The question I want to look at is how well the framework does that, and whether there are things it does not take into account. The answers to both those questions lie in economics.

Hal Varian (Chief Economist at Google) and Carl Shapiro (Professor of Business Strategy at University of California, Berkeley) write in Information Rules, “Even though technology advances breathlessly, the economic principles we rely on are durable”. For a quote that was written in 1999, it does remarkably well to apply to the framework. Let me explain.

The underlying principle behind the frameworks approach to non-personal data is that it is to be treated like a public good. This is exhibited best in sections where the framework which talks about sharing of non-personal data. For instance, the framework advocates for raw/factual data collected by private organisations related to community data to be shared at no remuneration. It also enables start-ups to raise requests to ‘data businesses’ to develop innovative products and services.

A public good in theory is non-rivalrous and non-excludable, as often explained by Anupam Manur at Takshashila and in his chart attached below. Data is not rivalrous, since my consumption of it does not deplete the resource for others. The committee’s recommendation seems to work towards making it non-excludable as well.
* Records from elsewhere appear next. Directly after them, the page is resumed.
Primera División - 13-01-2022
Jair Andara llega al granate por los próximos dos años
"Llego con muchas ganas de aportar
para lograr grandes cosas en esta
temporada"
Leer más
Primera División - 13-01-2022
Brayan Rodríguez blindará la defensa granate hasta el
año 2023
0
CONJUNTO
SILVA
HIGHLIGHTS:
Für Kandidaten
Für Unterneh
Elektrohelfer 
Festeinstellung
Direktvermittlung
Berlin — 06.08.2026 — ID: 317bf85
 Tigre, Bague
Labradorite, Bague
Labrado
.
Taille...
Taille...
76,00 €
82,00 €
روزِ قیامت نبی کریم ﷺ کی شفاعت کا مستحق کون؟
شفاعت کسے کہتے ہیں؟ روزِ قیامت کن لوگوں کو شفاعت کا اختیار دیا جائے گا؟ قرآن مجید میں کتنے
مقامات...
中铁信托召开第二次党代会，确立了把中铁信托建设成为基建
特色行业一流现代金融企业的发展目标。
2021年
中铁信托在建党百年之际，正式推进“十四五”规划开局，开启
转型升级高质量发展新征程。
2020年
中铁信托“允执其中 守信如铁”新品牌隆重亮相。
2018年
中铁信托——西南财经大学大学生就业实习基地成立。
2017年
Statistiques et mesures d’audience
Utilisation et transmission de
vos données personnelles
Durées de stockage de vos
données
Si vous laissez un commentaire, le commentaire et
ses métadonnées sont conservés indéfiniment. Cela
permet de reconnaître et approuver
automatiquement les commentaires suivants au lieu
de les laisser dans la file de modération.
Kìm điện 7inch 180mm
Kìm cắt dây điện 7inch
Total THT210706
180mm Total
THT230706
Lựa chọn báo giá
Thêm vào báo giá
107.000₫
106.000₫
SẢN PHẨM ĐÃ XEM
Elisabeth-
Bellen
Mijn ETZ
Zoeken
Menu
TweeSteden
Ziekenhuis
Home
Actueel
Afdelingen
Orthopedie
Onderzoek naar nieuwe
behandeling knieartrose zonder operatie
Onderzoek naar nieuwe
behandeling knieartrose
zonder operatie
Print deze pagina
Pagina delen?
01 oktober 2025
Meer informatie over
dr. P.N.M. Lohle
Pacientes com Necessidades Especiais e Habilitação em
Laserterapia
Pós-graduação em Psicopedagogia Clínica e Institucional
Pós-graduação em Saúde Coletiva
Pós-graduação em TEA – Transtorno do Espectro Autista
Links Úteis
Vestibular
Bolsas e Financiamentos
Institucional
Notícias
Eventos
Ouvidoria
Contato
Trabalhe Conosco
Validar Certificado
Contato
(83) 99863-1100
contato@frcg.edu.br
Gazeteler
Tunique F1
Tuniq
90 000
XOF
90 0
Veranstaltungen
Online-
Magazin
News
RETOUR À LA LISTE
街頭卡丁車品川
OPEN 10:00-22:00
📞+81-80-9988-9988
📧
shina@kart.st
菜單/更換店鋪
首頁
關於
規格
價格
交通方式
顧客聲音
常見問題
But treating data as a public good will have second-order effects that are not necessarily accounted for in the framework. For example, in case you are a company that provides goods and services that differ from the competition through your application of non-personal data, the comparative advantage is likely to be lost.

In his article, ‘India must avoid Nationalisation of Data’, Nikhil Pahwa looks at this from the perspective of India’s investment space and the founders that inhabit it. The basic argument is that this is going to have downstream effects on how the investment space operates in tech, and those have not been addressed in the framework.
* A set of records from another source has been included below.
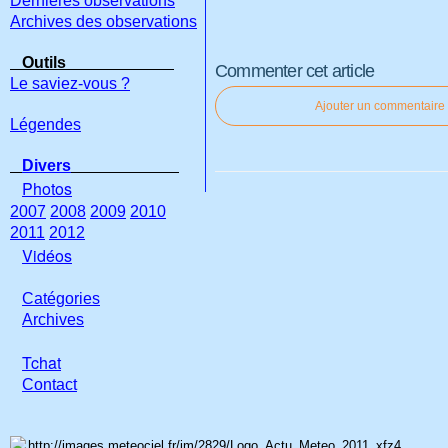
Dernières observations
Archives des observations
Outils
Commenter cet article
Le saviez-vous ?
Ajouter un commentaire
Légendes
Divers
Photos
2007
2008
2009
2010
2011
2012
Vidéos
Catégories
Archives
Tchat
Con
tact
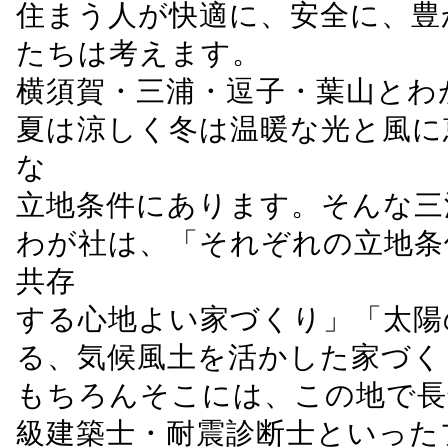
住まう人が快適に、安全に、豊
たちは考えます。
横須賀・三浦・逗子・葉山とわ
夏は涼しく冬は温暖な光と風に
な
立地条件にあります。そんな三
わが社は、「それぞれの立地条
共存
する心地よい家づくり」「太陽
る、気候風土を活かした家づく
もちろんそこには、この地で長
級建築士・耐震診断士といった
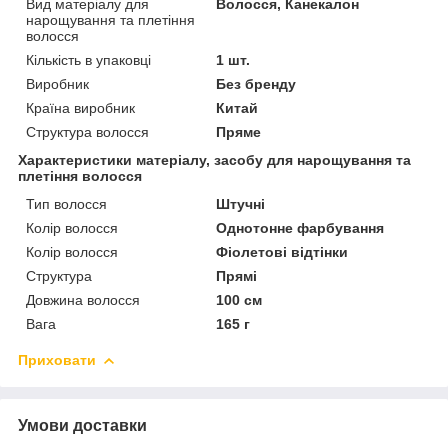
Вид матеріалу для
Волосся, Канекалон
нарощування та плетіння
волосся
Кількість в упаковці
1 шт.
Виробник
Без бренду
Країна виробник
Китай
Структура волосся
Пряме
Характеристики матеріалу, засобу для нарощування та
плетіння волосся
Тип волосся
Штучні
Колір волосся
Однотонне фарбування
Колір волосся
Фіолетові відтінки
Структура
Прямі
Довжина волосся
100 см
Вага
165 г
Приховати
Умови доставки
People also make a case that such regulation will deter companies from collecting non-personal data. And the committee’s answer seems to be that with the rise of the Internet of things as well as the digital economy in general, data is going to be collected regardless of what incentives are in place. India is a big market and if companies want to continue to operate here, they will play by the Government’s rules.

However, if this is the plan, then the policy does not do justice to the amount of importance placed on incentives. If non-personal data is going to be subject to mandatory sharing, this will provide more data businesses with an incentive to classify more data as personal.
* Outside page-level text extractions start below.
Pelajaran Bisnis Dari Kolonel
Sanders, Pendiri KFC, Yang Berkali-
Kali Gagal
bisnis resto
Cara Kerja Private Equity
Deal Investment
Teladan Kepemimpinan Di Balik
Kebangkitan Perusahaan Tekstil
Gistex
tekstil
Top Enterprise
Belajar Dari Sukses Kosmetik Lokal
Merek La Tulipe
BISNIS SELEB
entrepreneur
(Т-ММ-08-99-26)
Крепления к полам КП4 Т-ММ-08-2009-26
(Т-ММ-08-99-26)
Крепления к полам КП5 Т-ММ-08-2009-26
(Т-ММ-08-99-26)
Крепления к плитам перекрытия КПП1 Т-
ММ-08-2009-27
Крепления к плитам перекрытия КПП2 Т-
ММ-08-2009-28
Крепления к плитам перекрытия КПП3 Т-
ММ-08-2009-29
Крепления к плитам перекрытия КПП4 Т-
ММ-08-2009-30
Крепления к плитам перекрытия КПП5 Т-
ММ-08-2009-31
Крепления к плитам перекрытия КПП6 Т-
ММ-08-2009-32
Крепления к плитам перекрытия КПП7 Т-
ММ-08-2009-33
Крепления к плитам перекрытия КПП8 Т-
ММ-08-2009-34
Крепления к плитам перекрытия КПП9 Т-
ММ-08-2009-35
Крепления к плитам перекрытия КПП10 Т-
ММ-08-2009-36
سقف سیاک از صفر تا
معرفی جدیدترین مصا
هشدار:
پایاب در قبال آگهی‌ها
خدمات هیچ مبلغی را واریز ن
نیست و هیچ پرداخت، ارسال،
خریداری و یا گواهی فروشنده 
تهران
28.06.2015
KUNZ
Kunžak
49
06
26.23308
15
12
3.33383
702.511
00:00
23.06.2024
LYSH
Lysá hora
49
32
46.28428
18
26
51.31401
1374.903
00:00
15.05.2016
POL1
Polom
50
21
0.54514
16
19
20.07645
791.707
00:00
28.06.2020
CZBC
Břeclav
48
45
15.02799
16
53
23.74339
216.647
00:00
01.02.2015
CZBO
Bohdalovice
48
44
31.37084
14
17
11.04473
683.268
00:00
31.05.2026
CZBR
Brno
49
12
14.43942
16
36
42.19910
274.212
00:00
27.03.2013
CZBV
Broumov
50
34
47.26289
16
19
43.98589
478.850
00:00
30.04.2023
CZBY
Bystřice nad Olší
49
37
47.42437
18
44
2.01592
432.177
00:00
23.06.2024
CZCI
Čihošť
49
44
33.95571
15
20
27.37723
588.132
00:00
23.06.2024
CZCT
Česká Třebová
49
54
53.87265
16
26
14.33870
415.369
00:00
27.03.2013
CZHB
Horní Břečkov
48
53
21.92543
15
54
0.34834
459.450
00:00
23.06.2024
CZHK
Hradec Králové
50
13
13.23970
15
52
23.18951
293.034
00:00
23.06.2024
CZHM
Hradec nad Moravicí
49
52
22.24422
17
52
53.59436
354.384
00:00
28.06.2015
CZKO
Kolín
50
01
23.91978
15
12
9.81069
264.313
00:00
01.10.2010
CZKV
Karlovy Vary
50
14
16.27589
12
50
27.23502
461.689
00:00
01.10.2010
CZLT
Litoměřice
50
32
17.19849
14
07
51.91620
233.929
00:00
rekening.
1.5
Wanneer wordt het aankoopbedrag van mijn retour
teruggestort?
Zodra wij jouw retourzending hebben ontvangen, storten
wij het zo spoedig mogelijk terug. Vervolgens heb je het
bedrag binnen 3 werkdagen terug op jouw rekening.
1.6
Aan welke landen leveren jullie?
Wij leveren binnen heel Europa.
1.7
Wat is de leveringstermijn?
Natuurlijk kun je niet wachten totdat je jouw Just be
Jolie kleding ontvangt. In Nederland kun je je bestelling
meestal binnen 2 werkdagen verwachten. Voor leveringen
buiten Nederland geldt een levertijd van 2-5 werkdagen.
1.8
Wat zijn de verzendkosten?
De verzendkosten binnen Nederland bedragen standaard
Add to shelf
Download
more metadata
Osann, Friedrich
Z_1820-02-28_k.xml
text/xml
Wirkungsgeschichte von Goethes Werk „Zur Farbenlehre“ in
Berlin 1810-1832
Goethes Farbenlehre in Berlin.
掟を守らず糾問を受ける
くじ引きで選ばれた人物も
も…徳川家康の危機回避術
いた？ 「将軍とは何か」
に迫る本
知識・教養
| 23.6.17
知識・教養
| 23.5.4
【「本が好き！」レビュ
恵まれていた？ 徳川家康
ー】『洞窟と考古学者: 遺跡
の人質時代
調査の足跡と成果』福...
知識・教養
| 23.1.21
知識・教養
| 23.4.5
Categories such as personal and non-personal data are not fixed. Often, the classification can be altered as a result of context and the purpose it might be used for. This provides bigger companies with incentives to not only maintain more mixed datasets, but also with a rationale to disclose that an increasing amount of the data held by them is personal in nature.

Because disputes with regard to sharing of data will need to be resolved by the Non-Personal Data Authority (NPDA), this is going to be a fairly transaction-intensive process. At this point, it is hard to estimate how many disputes will land up with the Authority, but it is safe to say that the workload placed on the body from just this task is going to be immense and potentially crippling. None of that seems to be intended or anticipated as a consequence.

Earlier in 2019, when the Personal Data Protection Bill addressed non-personal data in one of its sections, there was a huge outcry about how that should have been left to a different non-personal data protection legislation. Now that the time is here, the framework is the first step to unlocking the value of non-personal data. However, it cannot do that without being more mindful of the incentives it is putting in place for businesses.